From the line with "1) black plastic" through the final line, transcribe the material below character for character; include no other lines.

**GIVEN INFORMATION**.
+ + + + + + +
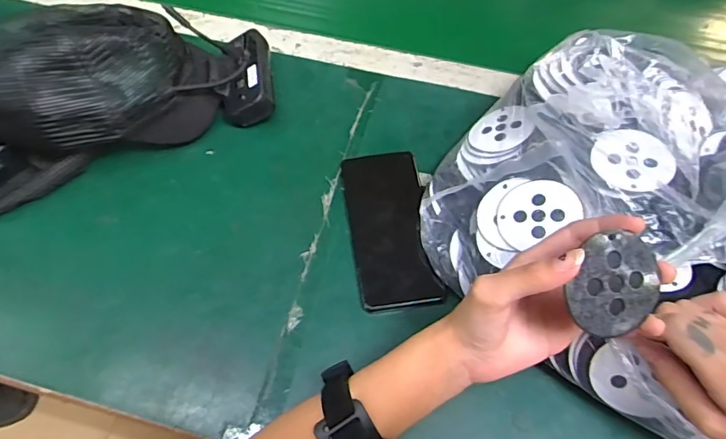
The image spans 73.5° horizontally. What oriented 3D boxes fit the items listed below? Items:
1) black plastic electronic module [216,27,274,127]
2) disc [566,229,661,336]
+ + + + + + +
**EXERCISE OUTPUT**.
1) black plastic electronic module [216,27,274,127]
2) disc [566,229,661,336]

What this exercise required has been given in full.